Your @ is a commodity

A while ago, I signed up for Polywork, a new-age tech-focused LinkedIn, in their early beta stages. I was one of a first few hundred to get access to the platform, and when they asked me to choose a handle, I took my opportunity: @alisa

But I was instantly hit with an error message that this handle was reserved. Not taken, reserved. I was a little offended because I had discovered this site through Brian Lovin, whose handle was @brian, and it looked v cool. I just didn’t have enough internet clout to lay claim to the handle bearing my own first name.

On the other hand, I kind of understand Polywork’s decision to reserve quality handles. I’m sure lots of people sign up with sought-after usernames then end up abandoning the platform. I imagine the net anger is probably higher when Polywork decides to boot the username of an already-existing user, who comes back later to find that their handle been given to someone else. Safer to reserve from the start.

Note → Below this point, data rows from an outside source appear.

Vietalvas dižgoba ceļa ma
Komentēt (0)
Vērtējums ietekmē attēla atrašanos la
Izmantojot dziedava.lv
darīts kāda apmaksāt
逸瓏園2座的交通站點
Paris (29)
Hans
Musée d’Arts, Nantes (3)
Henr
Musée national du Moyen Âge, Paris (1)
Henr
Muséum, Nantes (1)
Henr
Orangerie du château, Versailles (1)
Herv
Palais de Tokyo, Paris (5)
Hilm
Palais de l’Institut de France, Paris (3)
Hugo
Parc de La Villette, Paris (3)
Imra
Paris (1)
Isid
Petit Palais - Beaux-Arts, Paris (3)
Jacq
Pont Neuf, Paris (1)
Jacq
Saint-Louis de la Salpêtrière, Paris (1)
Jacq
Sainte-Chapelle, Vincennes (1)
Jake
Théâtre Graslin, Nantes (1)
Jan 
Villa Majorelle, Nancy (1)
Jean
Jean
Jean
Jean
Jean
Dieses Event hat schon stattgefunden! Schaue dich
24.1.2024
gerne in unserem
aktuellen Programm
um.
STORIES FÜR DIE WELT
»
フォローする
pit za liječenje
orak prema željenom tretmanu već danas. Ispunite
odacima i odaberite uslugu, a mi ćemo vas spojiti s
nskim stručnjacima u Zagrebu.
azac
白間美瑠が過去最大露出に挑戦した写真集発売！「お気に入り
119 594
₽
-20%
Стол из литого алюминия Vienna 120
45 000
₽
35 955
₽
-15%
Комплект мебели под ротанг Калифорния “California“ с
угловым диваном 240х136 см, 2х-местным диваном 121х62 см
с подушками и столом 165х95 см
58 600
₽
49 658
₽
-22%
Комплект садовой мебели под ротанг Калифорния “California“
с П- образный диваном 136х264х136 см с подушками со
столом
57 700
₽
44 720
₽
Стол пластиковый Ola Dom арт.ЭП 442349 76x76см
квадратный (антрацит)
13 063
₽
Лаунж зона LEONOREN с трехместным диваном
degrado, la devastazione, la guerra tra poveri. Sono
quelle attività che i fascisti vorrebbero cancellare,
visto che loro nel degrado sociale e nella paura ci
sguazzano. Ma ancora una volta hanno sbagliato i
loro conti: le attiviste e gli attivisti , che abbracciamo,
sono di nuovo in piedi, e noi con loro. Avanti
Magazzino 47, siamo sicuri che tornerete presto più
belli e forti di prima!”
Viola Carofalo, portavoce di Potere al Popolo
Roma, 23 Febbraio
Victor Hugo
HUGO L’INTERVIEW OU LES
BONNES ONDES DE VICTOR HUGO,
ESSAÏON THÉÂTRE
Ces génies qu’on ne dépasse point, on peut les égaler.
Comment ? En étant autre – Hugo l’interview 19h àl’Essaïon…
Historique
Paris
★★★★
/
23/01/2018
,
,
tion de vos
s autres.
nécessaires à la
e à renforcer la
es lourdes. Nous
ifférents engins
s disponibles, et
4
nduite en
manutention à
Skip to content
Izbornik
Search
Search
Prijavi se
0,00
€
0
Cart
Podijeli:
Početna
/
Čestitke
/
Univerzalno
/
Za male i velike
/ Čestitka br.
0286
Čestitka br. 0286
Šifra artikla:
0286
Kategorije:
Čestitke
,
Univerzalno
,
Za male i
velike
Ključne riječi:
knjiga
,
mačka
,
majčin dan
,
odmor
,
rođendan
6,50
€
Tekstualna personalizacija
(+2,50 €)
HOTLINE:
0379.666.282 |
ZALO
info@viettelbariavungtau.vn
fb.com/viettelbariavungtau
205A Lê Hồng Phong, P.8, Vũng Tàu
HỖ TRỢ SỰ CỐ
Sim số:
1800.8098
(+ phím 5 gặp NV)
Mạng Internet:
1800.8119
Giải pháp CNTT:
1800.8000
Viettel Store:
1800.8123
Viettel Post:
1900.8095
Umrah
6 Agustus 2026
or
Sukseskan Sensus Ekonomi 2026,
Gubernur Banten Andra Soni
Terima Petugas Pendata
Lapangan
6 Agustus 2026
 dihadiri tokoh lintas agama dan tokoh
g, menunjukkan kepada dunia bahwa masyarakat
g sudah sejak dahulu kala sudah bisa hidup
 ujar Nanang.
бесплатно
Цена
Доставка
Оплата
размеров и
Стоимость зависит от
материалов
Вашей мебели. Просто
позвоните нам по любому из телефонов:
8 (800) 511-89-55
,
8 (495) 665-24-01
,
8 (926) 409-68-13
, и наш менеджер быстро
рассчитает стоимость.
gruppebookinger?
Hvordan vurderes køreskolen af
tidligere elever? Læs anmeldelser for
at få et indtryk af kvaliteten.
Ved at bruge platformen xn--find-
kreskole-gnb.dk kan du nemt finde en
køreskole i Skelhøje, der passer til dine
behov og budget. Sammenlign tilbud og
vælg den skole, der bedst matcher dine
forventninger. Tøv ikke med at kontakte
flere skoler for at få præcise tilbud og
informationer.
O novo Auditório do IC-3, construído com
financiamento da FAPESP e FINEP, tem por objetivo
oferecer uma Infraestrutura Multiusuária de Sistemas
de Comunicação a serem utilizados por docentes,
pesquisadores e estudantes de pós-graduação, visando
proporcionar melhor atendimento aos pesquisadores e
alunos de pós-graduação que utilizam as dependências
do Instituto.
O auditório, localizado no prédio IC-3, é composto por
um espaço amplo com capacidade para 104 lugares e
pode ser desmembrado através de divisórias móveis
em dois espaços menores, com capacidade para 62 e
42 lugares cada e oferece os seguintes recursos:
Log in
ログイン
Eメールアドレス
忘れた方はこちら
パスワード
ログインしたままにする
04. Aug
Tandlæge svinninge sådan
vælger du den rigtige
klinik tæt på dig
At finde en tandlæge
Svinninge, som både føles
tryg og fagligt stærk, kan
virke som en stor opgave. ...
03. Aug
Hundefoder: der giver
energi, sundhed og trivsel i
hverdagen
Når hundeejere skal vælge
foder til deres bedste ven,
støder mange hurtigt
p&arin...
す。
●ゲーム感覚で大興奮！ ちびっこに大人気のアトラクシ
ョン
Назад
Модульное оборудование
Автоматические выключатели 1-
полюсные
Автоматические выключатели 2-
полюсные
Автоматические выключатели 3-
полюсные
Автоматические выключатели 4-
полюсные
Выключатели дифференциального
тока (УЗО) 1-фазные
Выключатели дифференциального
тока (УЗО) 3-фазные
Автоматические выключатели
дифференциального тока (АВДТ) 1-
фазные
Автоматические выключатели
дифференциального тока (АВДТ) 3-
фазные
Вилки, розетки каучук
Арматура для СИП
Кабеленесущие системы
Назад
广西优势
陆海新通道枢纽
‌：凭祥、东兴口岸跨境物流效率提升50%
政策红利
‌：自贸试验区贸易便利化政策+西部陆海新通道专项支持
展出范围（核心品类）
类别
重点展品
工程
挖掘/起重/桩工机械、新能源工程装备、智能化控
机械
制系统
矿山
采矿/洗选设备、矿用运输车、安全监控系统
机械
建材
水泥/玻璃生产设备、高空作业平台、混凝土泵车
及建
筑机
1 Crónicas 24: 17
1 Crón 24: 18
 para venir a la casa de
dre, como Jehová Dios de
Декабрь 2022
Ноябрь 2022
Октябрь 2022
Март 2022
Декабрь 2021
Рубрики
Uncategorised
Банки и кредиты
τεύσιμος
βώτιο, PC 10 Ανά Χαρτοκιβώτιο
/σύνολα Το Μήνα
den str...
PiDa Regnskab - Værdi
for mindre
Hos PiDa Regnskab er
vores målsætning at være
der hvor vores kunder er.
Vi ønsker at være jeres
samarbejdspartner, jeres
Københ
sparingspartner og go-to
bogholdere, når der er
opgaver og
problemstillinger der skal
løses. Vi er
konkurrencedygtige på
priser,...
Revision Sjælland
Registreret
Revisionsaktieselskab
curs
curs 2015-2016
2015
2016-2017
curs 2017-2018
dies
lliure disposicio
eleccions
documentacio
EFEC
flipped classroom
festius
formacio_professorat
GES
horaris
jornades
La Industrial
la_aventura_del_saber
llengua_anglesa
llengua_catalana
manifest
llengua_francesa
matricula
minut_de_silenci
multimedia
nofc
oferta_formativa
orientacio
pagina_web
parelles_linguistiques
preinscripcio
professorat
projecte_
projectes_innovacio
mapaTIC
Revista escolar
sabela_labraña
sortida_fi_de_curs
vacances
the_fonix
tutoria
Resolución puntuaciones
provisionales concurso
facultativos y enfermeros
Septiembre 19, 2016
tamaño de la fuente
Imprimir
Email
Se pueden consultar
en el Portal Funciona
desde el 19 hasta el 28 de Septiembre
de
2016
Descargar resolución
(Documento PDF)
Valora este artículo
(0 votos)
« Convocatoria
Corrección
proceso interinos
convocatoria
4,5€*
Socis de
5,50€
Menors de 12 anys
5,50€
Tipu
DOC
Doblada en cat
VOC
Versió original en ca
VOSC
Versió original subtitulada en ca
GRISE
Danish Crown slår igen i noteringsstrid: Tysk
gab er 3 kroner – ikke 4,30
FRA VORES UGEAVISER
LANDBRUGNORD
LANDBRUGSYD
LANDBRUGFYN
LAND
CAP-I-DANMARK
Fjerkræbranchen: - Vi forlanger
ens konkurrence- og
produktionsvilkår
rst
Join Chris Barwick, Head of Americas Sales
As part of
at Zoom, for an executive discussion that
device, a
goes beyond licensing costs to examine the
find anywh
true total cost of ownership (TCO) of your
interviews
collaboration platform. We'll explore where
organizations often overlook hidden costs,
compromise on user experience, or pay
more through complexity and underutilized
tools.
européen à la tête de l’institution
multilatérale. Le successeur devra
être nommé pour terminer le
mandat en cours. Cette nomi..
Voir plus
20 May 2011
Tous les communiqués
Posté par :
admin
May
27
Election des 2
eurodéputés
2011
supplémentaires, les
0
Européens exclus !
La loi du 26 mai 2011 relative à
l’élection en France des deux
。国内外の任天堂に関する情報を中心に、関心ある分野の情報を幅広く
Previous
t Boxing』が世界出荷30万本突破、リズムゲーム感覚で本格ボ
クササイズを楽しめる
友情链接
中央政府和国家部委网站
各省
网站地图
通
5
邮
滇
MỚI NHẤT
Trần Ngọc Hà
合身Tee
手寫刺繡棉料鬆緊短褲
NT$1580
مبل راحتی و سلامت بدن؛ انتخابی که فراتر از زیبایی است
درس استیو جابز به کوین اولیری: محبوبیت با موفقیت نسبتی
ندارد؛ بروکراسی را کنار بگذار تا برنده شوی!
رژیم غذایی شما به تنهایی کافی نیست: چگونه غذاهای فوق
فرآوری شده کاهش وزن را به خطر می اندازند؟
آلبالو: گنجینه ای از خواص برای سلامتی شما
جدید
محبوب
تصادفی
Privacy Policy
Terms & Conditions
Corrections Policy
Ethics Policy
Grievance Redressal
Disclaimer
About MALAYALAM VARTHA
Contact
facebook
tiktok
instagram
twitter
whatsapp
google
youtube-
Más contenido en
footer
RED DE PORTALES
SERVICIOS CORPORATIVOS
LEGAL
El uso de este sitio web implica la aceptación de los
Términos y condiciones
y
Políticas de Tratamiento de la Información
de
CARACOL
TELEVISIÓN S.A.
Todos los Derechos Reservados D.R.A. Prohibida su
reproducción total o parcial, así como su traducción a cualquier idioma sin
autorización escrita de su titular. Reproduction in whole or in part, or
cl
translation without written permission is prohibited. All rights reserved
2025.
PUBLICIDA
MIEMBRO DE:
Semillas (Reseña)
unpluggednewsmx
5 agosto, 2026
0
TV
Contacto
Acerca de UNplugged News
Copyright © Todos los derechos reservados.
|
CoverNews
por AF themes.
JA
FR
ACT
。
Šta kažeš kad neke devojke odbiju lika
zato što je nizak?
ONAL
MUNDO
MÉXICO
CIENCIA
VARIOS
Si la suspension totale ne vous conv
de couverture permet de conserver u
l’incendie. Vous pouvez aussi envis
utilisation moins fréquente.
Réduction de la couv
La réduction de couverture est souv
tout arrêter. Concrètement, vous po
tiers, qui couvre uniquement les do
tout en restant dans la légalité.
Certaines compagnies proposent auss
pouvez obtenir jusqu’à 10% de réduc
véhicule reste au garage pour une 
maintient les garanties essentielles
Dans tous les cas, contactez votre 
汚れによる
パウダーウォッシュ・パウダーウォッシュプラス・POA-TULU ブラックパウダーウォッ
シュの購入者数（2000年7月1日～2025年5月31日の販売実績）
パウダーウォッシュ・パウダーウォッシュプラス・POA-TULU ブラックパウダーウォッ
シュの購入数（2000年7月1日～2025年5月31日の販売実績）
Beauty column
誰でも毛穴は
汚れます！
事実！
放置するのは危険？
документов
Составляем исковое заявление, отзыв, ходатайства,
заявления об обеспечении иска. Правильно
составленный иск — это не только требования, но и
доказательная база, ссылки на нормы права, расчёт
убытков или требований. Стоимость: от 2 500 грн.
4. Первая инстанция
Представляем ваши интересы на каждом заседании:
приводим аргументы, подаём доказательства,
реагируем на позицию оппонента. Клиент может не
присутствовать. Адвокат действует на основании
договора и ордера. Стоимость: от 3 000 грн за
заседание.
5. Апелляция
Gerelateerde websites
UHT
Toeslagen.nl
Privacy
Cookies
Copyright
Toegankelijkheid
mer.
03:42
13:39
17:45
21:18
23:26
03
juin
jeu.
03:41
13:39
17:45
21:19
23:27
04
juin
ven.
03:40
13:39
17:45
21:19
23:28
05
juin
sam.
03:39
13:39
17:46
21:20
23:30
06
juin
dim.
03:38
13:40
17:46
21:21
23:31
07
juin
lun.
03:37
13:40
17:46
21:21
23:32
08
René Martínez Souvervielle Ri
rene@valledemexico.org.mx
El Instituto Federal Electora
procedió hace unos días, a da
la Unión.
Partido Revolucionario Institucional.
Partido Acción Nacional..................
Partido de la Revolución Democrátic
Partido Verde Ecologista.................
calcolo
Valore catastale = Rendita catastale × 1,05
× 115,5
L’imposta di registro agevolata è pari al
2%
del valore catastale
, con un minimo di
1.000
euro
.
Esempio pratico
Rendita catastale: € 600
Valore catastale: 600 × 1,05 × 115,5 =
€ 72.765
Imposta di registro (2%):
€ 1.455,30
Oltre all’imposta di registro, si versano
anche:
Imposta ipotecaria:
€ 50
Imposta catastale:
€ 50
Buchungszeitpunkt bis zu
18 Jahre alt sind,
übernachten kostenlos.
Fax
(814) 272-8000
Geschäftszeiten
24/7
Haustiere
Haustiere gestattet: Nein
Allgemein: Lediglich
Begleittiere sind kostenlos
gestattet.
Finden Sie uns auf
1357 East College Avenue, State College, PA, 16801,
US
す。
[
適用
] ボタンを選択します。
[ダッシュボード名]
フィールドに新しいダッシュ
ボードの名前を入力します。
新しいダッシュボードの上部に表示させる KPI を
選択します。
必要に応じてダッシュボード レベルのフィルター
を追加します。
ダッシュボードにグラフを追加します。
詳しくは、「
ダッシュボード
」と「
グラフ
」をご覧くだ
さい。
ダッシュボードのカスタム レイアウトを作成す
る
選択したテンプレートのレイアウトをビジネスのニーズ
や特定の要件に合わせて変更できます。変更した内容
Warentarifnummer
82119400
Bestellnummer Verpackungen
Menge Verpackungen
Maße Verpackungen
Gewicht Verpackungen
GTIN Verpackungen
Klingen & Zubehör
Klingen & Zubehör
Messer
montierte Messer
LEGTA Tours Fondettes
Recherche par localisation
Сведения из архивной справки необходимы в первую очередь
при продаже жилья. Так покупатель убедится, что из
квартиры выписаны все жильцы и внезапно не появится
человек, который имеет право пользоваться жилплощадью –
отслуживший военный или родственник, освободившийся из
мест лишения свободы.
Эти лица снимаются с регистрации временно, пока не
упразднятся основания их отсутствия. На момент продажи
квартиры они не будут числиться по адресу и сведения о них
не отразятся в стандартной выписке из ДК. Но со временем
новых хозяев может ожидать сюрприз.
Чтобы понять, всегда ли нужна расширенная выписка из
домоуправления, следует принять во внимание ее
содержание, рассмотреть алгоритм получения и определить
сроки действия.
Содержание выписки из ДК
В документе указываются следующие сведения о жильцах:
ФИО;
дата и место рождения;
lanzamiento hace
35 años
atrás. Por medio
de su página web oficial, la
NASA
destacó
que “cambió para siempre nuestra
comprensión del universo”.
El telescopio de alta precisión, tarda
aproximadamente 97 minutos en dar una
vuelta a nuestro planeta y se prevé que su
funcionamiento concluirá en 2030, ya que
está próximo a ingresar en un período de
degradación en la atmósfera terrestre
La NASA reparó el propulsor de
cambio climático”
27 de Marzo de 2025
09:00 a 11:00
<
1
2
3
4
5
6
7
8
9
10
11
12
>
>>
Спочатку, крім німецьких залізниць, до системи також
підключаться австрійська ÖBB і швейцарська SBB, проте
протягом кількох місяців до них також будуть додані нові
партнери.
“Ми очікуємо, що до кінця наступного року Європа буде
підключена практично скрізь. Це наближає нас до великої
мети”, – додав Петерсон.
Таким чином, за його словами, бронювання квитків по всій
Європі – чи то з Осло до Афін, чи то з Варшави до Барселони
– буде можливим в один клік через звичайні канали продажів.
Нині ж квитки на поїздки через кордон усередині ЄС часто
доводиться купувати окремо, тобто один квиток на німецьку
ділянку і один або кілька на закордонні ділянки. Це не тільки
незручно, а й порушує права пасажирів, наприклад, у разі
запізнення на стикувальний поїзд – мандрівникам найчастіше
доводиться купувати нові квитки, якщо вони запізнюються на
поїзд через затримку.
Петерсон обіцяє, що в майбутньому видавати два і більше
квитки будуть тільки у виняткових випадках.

Since then, I’ve been thinking about how the internet has commoditized weird things. We already have an entire industry around how high up in rankings your site gets on Google when someone types a search term. I used to work for an SEO company, and it was strange to have your entire livelihood depend on whether Google decided to change their algorithm dramatically. It’s a pretty “new” industry, but it feels tired and outdated already.

It’s similar to influencers – they’re effectively engaging in a type of SEO, except the algorithm they’re trying to stay afloat on are the ones on Instagram or YouTube rather than Google.

I never ended up getting into Polywork. Maybe it’s the chip on my shoulder, or maybe I wasn’t productive enough. Anyway.